Sudan's Volunteers Are Holding a Collapsing Humanitarian System Together
- With the UN forced to slash its 2026 Sudan humanitarian appeal to $23 billion after Western donors—led by the United States—cut funding that had originally been sought at $47 billion for 2025, local neighborhood committees and diaspora remittances from Saudi Arabia, Kuwait, and Qatar have become the primary lifeline for displaced families.
- In the city of Kosti alone, which hosts more than 42 shelters and 9 displacement camps, the volunteer group For Cost feeds between 300 and 400 families daily and reached more than 1,600 girls in a health awareness campaign in October 2025—all funded entirely through private contributions with no institutional backing.
- More than half of Sudan's population is currently food insecure, according to the UN, as two years of civil war between the Sudanese Armed Forces and the paramilitary Rapid Support Forces have killed tens of thousands and displaced millions into cities already operating far beyond capacity.
Zooming out: Sudan's crisis represents a stress test for the entire international humanitarian architecture—showing what happens when donor funding collapses mid-emergency and improvised community solidarity becomes the last line between survival and famine.
GHER HEK
- $570K for southern classrooms: The EU announced an additional $570,000 in funding for 37 border-area schools during Education Minister Rima Karameh's south Lebanon tour, part of a broader package that delivered more than 150,000 textbooks, 1,400 digital devices, and school kits with Lego sets to 44,000 students across 98 schools.
- Snoop Dogg, Swansea superfan: Rap legend Snoop Dogg—who holds a minority stake in Swansea City FC alongside former Ballon d'Or winner Luka Modric—visited the club's training ground Monday, helped drive record ticket sales past their previous all-time high, and bought tickets for Tuesday's match against Preston North End to donate to local community groups in Wales.
- The Sephardic bible returns: A new edition of the 1553 Ferrara Bible—the first complete Hebrew scripture ever printed in Spanish, created by exiled Sephardic Jews in northern Italy—has been published by the José Antonio de Castro Foundation, reviving a landmark document of resilience that kept Jewish faith alive through the Inquisition diaspora.

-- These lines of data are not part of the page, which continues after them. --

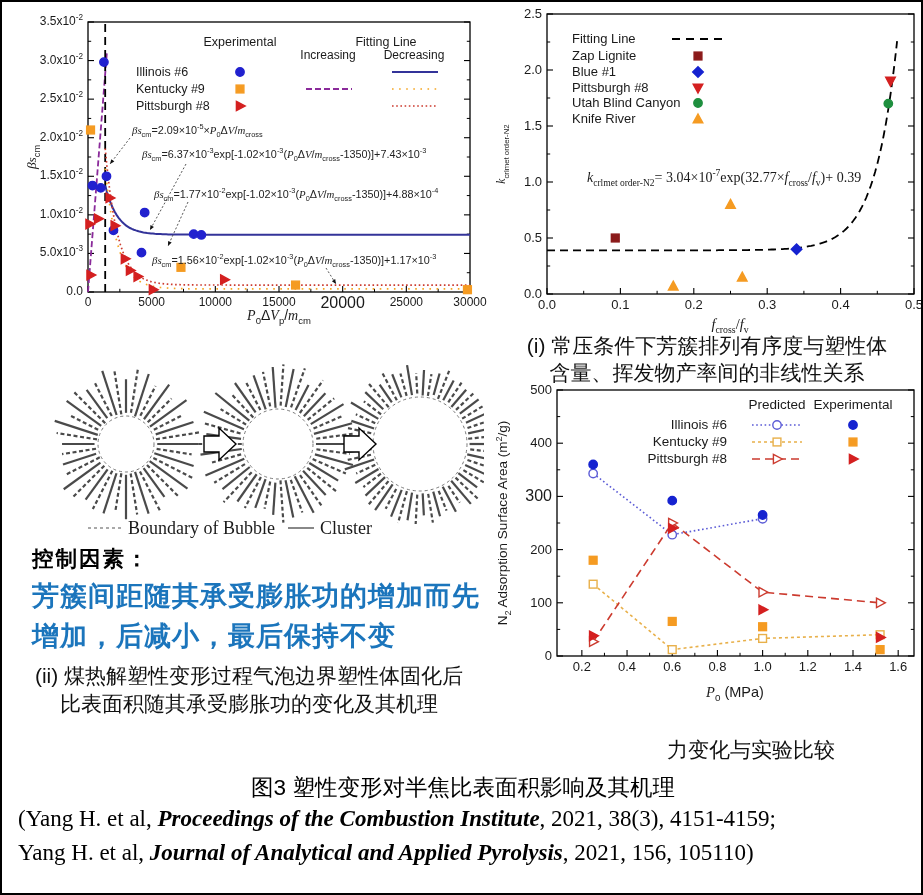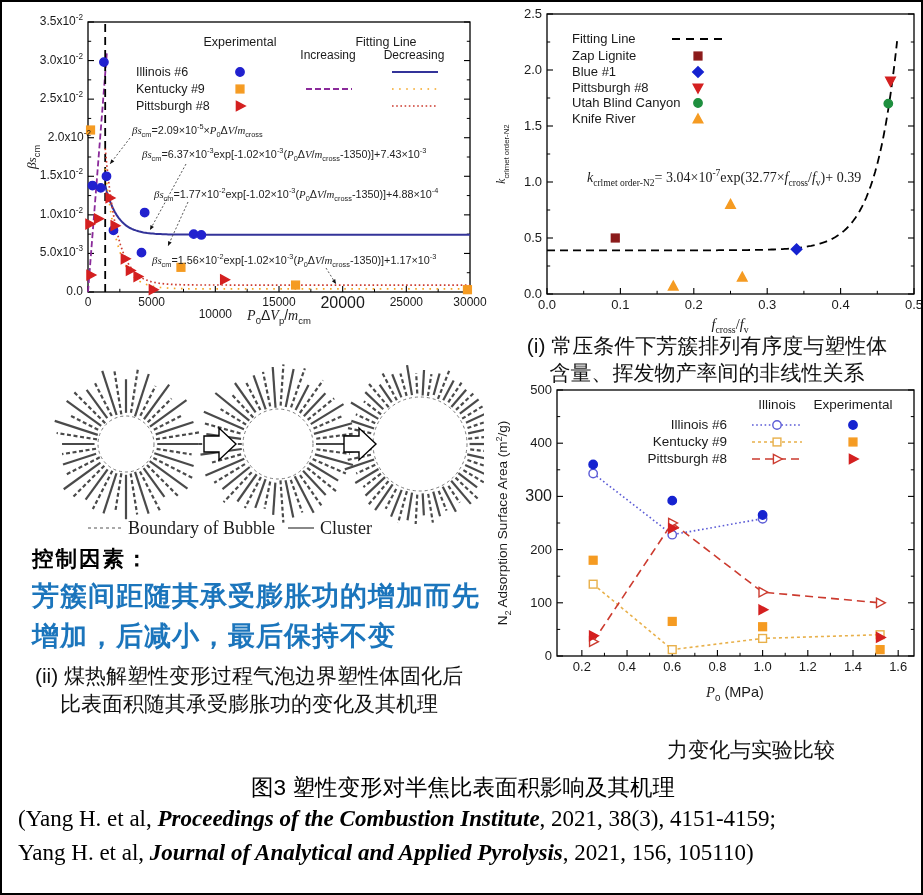--- a/index.html
+++ b/index.html
@@ -131,7 +131,7 @@
       <div class="ov " style="left: 65px; top: 245.429px; font-size: 12px; transform: translate(-100%, -50%);">5.0x10<sup>-3</sup></div>
       <div class="ov " style="left: 65px; top: 206.857px; font-size: 12px; transform: translate(-100%, -50%);">1.0x10<sup>-2</sup></div>
       <div class="ov " style="left: 65px; top: 168.286px; font-size: 12px; transform: translate(-100%, -50%);">1.5x10<sup>-2</sup></div>
-      <div class="ov " style="left: 65px; top: 129.714px; font-size: 12px; transform: translate(-100%, -50%); margin-left: 8px;">2.0x10<sup>-2</sup></div>
+      <div class="ov " style="left: 65px; top: 129.714px; font-size: 12px; transform: translate(-100%, -50%);">2.0x10<sup>-2</sup></div>
       <div class="ov " style="left: 65px; top: 91.1429px; font-size: 12px; transform: translate(-100%, -50%);">2.5x10<sup>-2</sup></div>
       <div class="ov " style="left: 65px; top: 52.5714px; font-size: 12px; transform: translate(-100%, -50%);">3.0x10<sup>-2</sup></div>
       <div class="ov " style="left: 65px; top: 14px; font-size: 12px; transform: translate(-100%, -50%);">3.5x10<sup>-2</sup></div>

- Nabih's medieval love story: Al-Joumhouria published a sweeping historical narrative about the Tannoukhi Emirate village of Nabih in Mount Lebanon, recounting the legendary tale of a warrior named Sakhr who wooed a princess using a mountain spring's hydraulic engineering as his messenger—a story mixing medieval Lebanese fortress history with romance worthy of a Fairuz musical.
Yalla, go make it a good one—see you tomorrow.